Directly derived from the K, the 1927 model S (Sport) had impressively low construction and looked as fast as it was. The engine was bored to 6.8 liters; the Roots blower was gear-driven and set to run at three times crankshaft speed. This boosted maximum power to 180 supercharged and made the SK a genuine 100-mph car. It also featured a new four-speed gearbox with very low numeric ratios (2.76:1 standard, 2.5:1 and 3.08:1 optional), and its light roadster body gave it a curb weight of only 2,867 pounds.
The racing impact of the S was tremendous. During its career it racked up 53 racing victories and 17 speed records, including a German national mark for passenger cars of 110.3 mph. It was expensive, of course, and thus uncommon: most estimates put the total at 149, all built in 1927-1928.

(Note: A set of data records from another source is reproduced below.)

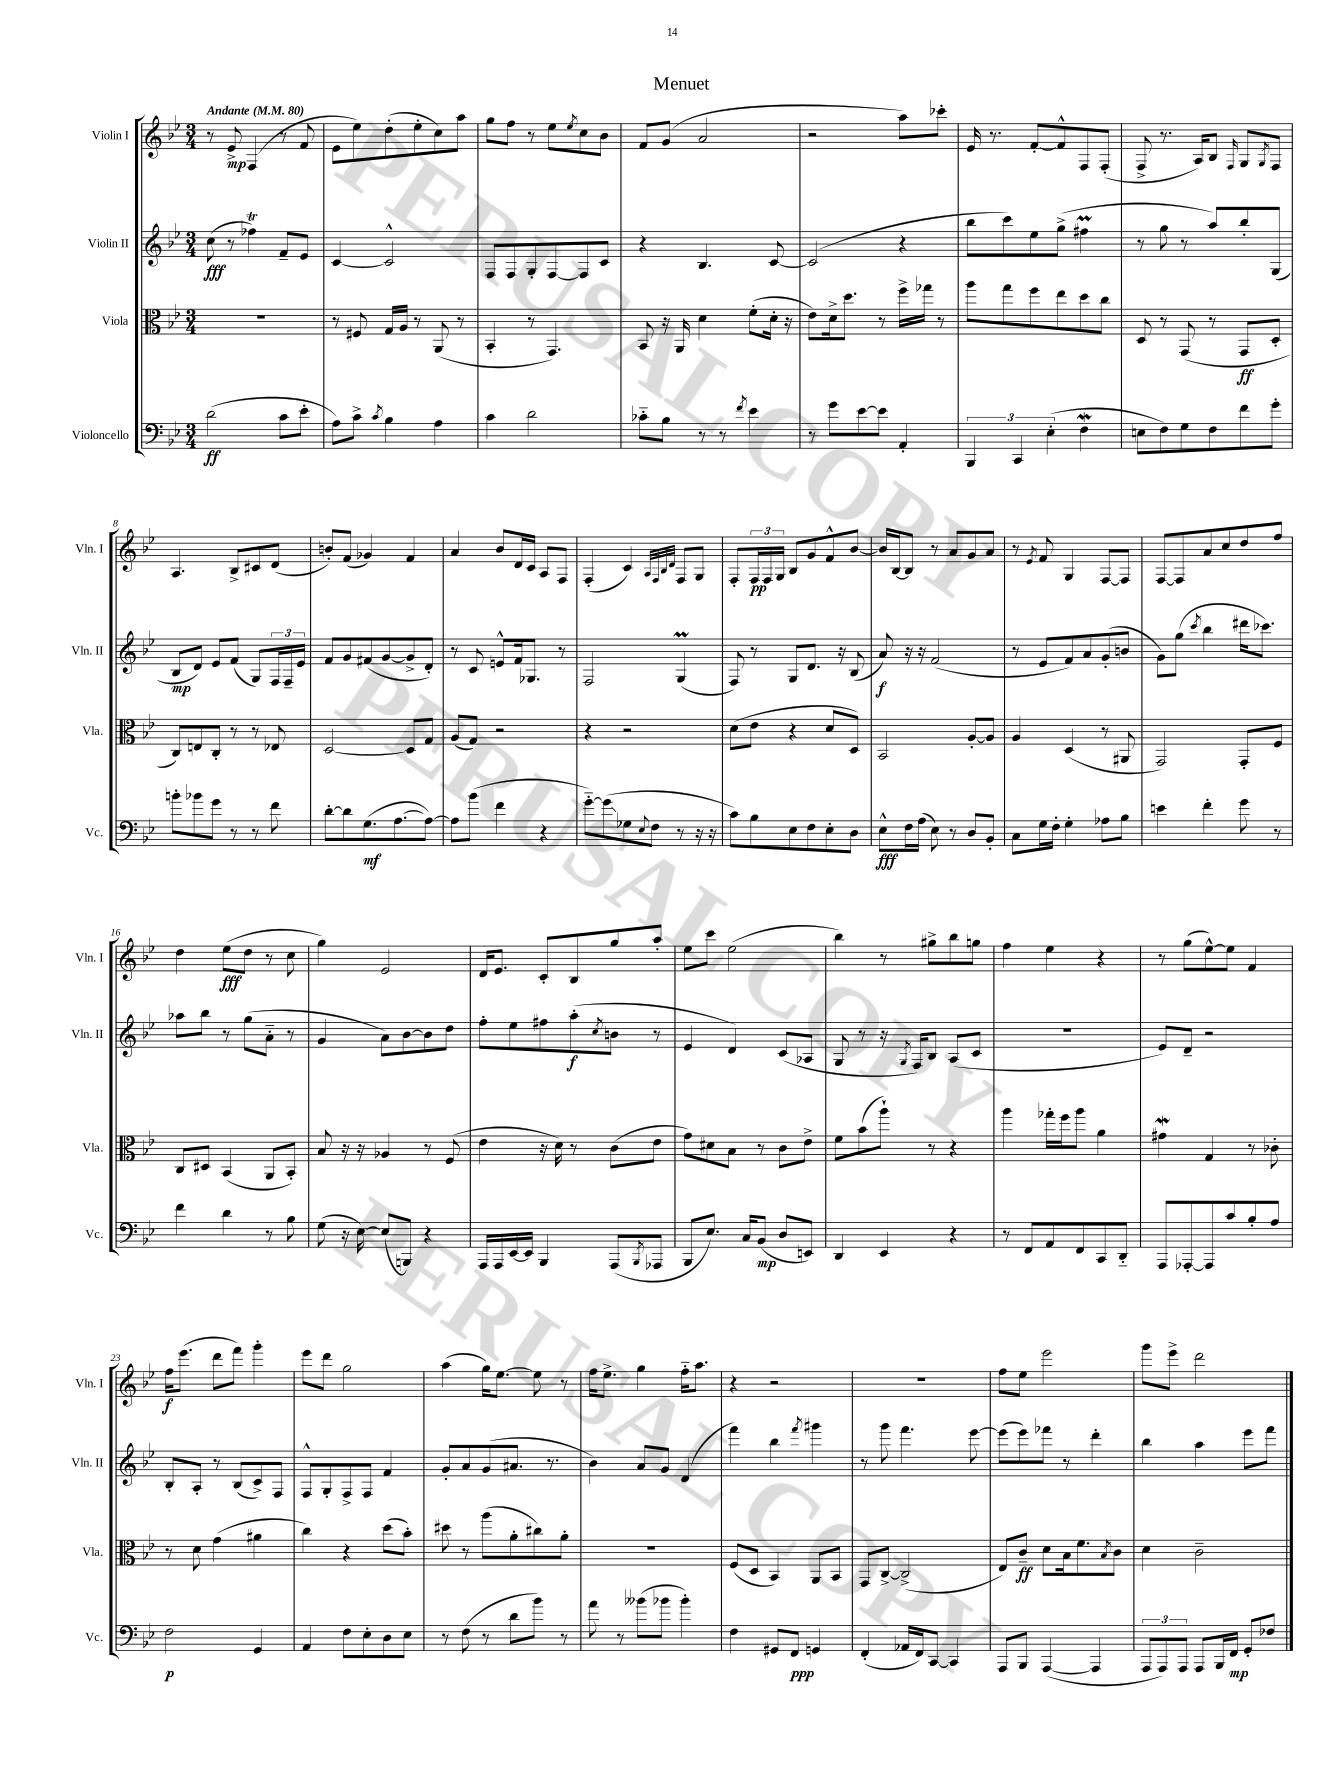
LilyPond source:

\header { title = "Menuet" }
<<
\new StaffGroup <<
\new Staff = "s0" \with { instrumentName = "Violin I" shortInstrumentName = "Vln. I" } {
    \clef treble \key bes \major \numericTimeSignature \time 3/4 \tempo "Andante" 4 = 80
    r8 ees'8->\mp f4( r8 f'8 |
    ees'8 ees''8) d''8-.( ees''8-. c''8) a''8 |
    g''8 f''8 r8 ees''8 \acciaccatura { ees''8 } c''8 bes'8 |
    f'8 g'8( a'2 |
    r2 a''8) ces'''8-. |
    ees'16 r8. f'8~-. f'8-^ f8 f8-.( |
    f8-> r8. a16) bes8 \grace { f16 } g8 \acciaccatura { g8 } f8 |
    a4. bes8-> cis'8 d'8( |
    b'8-.) f'8( ges'4) f'4 |
    a'4 bes'8 d'16 c'16 a8 f8 |
    f4-.( c'4) \grace { a32 f32 bes32 d'32 } f8 g8 |
    f8-. \tuplet 3/2 { f16\pp f16 g16 } bes8 g'8 f'8-^ bes'8~ |
    bes'16 bes16~ bes8 r8 a'8 g'8 a'8 |
    r8 \acciaccatura { ees'8 } f'8 g4 f8~ f8 |
    f8~ f8 a'8 c''8 d''8 f''8 |
    d''4 ees''8\fff( d''8 r8 c''8 |
    g''4) ees'2 |
    d'16 ees'8. c'8-. bes8 g''8 a''8-. |
    ees''8 c'''8 ees''2( |
    bes''4) r8 gis''8-> bes''8 g''8 |
    f''4 ees''4 r4 |
    r8 g''8( ees''8~-^) ees''8 f'4 |
    f''16\f ees'''8.( d'''8 f'''8) g'''4-. |
    ees'''8 d'''8 g''2 |
    a''4( g''16) ees''8.~ ees''8 r8 |
    f''16 ees''8.-> g''4 f''16-_ a''8. |
    r4 r2 |
    R2. |
    f''8 ees''8 ees'''2 |
    g'''8 ees'''8-> d'''2 \bar "|." |
}
\new Staff = "s1" \with { instrumentName = "Violin II" shortInstrumentName = "Vln. II" } {
    \clef treble \key bes \major \numericTimeSignature \time 3/4
    c''8\fff( r8 fes''4\trill) f'8-- ees'8 |
    c'4~ c'2-^ |
    f8 f8 g8-. f8~ f8 c'8 |
    r4 bes4. c'8~ |
    c'2( r4 |
    bes''8 c'''8) ees''8 g''8->( fis''4\prall |
    r8 g''8 r8 a''8) bes''8-. g8( |
    bes8\mp d'8) ees'8 f'8( g8) \tuplet 3/2 { f16 f16-- ees'16 } |
    f'8 g'8 fis'8( g'8~ g'8-> d'8-.) |
    r8 c'8 e'8-^ f'16 ges8. r8 |
    f2 g4\prall( |
    f8) r8 g8 d'8. r16 bes8( |
    a'8\f) r16 r16 f'2( |
    r8 ees'8 f'8) a'8 g'8-.( b'8 |
    g'8) g''8( \acciaccatura { c'''8 } bes''4 dis'''16 ces'''8.) |
    aes''8 bes''8 r8 g''8( a'8-_ r8 |
    g'4 a'8) bes'8~ bes'8 d''8 |
    f''8-. ees''8 fis''8 a''8-.\f( \acciaccatura { c''8 } b'8 r8 |
    ees'4 d'4) c'8( aes8 |
    g8 r8 r16 \acciaccatura { g8 } f16) bes8 a8( c'8 |
    R2. |
    ees'8) d'8-- r2 |
    bes8-. a8-. r8 bes8( c'8->) f8 |
    f8-^ g8-. f8-> f8 f'4 |
    g'8-. a'8 g'8( ais'8. r8. |
    bes'4) a'8 g'8 d'4( |
    f'''4) bes''4 \acciaccatura { f'''8 } gis'''4 |
    r8 g'''8 f'''4. ees'''8~ |
    ees'''8( ees'''8) fes'''8 r8 d'''4-. |
    bes''4 a''4 ees'''8 f'''8 \bar "|." |
}
\new Staff = "s2" \with { instrumentName = "Viola" shortInstrumentName = "Vla." } {
    \clef alto \key bes \major \numericTimeSignature \time 3/4
    R2. |
    r8 fis8 g16 a16 r8 a,8( r8 |
    bes,4-. r8 g,4.) |
    bes,8 r16 a,16 d'4 f'8-.( d'16-. r16 |
    ees'8) d'16-> d''8. r8 f''16-> ges''16 r8 |
    a''8 g''8 f''8 ees''8 d''8 c''8 |
    d8 r8 g,8( r8 g,8\ff d8-. |
    c8) e8 c8-. r8 r8 ees8 |
    d2~ d8 g8 |
    a8( g8) r2 |
    r4 r2 |
    d'8( ees'8 r4 d'8 d8) |
    bes,2 a8~-. a8 |
    a4 d4( r8 ais,8 |
    g,2) g,8-. f8 |
    c8 dis8 bes,4( a,8 bes,8-.) |
    bes8 r16 r16 aes4 r8 f8( |
    ees'4 r16 d'16) r8 c'8( ees'8 |
    g'8) dis'8 bes8 r8 c'8 ees'8-> |
    f'8 bes'8( a''8-!) r8 r4 |
    a''4 ges''16-. f''16 a''8 a'4 |
    gis'4\mordent g4 r8 ces'8-. |
    r8 d'8 g'4( ais'4 |
    c''4) r4 d''8( bes'8-.) |
    dis''8 r8 a''8( a'8-. cis''8) a'8-. |
    R2. |
    f8( d8 bes,4) a,8 bes,8 |
    g,8 c8~-> c2->( |
    ees8) c'8--\ff d'8 bes16 f'8. \acciaccatura { bes8 } c'8 |
    d'4 c'2-- \bar "|." |
}
\new Staff = "s3" \with { instrumentName = "Violoncello" shortInstrumentName = "Vc." } {
    \clef bass \key bes \major \numericTimeSignature \time 3/4
    d'2\ff( c'8 ees'8-. |
    a8) c'8-> \acciaccatura { c'8 } bes4 a4 |
    c'4 d'2 |
    ces'8-_ bes8 r8 r8 \acciaccatura { f'8 } ees'4 |
    r8 g'8 ees'8~ ees'8 a,4-. |
    \tuplet 3/2 { bes,,4 c,4 ees4-.( } f4\mordent |
    e8 f8) g8 f8 f'8 g'8-. |
    b'8-. bes'8 g'8 r8 r8 f'8 |
    d'8~-. d'8 g8.\mf( a8.~ a8~) |
    a8 bes'8( f'4 r4 |
    g'8~-_) g'8\glissando( ges8 \appoggiatura { ees8 } f8 r8 r16 r16 |
    c'8) bes8 ees8 f8 ees8-. d8 |
    ees8-^\fff f16 a16( ees8) r8 d8 bes,8-. |
    c8 g16 f16-. g4-. aes8 bes8 |
    e'4 f'4-. g'8 r8 |
    f'4 d'4 r8 bes8 |
    g8( r16 ees16~) ees8( b,,8) r4 |
    a,,16 a,,16 ees,16~ ees,16 bes,,4 a,,8( \acciaccatura { bes,,8 } aes,,8 |
    bes,,8 ees8.) c16 bes,8\mp( d8 e,8) |
    d,4 ees,4 r4 |
    r8 f,8 a,8 f,8 c,8 d,8-_ |
    a,,8 aes,,8~-. aes,,8 c'8 bes8-. a8 |
    f2\p g,4 |
    a,4 f8 ees8-. d8 ees8 |
    r8 f8( r8 d'8 bes'8) r8 |
    a'8 r8 beses'8( bes'8 bes'4-.) |
    f4 gis,8 f,8\ppp g,4 |
    f,4-.( aes,16 f,16) c,8~ c,4 |
    a,,8 bes,,8 a,,4~( a,,4 |
    \tuplet 3/2 { a,,8 a,,8) a,,8 } a,,8 bes,,16 f,16\mp g,8-. fes8 \bar "|." |
}
>>
>>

At the end of 1928, Porsche left Daimler-Benz for Steyr in Vienna, and in 1930 he set up his own engineering firm in Zuffenhausen, where he became involved in the Volkswagen project. Meanwhile, he was replaced at Daimler-Benz by his former assistant Hans Nibel, another brilliant technician. Nibel's credits included the great 200-bhp "Blitzen Benz" speed record car of 1910 and a host of fine touring cars in the early Twenties.
Porsche was still at the helm when an even more formidable sporting Mercedes went into production in late 1928: the SS (Super Sport), basically a lighter S (by about 66 pounds) with a more powerful, seven-liter engine. Its blower, providing eight psi boost, was shared with the S, but compression was raised and valves and ports were larger. Maximum supercharged horsepower now rose to 200, top speed to 115 mph, and 0-60 took less than 15 seconds. Such numbers seemed like fiction in the world of 1928, but they were valid enough.
The SS remained in production up to 1933, but very few were constructed after the end of 1929. Total production is estimated at only 109 cars. Next step was the yet-hairier SSK, a short-wheel-base derivative of the SS built alongside it in 1928. As with the 1926 Model K, the letter denoted kurz (short). Its chassis was lighter still at 2,680 pounds. In addition a bigger blower delivering 10 psi boost, gave the SSK engine more power. With the supercharger engaged it put out 225 bhp at 3,200 rpm, good for a sizzling 120-mph top speed under test conditions with perfectly tuned factory examples.
The SSK enjoyed a brilliant competition career. Caracciola scored its first victory at the Gabelbach hillclimb in 1928, then repeated Model S wins at Frieburg and Semmering. In 1930, he won the Irish Grand Prix in an SSK against a host of open-wheel racing cars.
On track or road the SSK was truly a supercar. Britain's The Motor published a test in June 1931 and said the results (0-90 in 45 seconds, top speed 103.2) fell short of expectations. Considering the state of the art in the early 1930s, the editors must have expected a great deal, for such performance was then unequalled by any other car in the world. The number of SSKs built is estimated at 31, all from 1928 to 1931.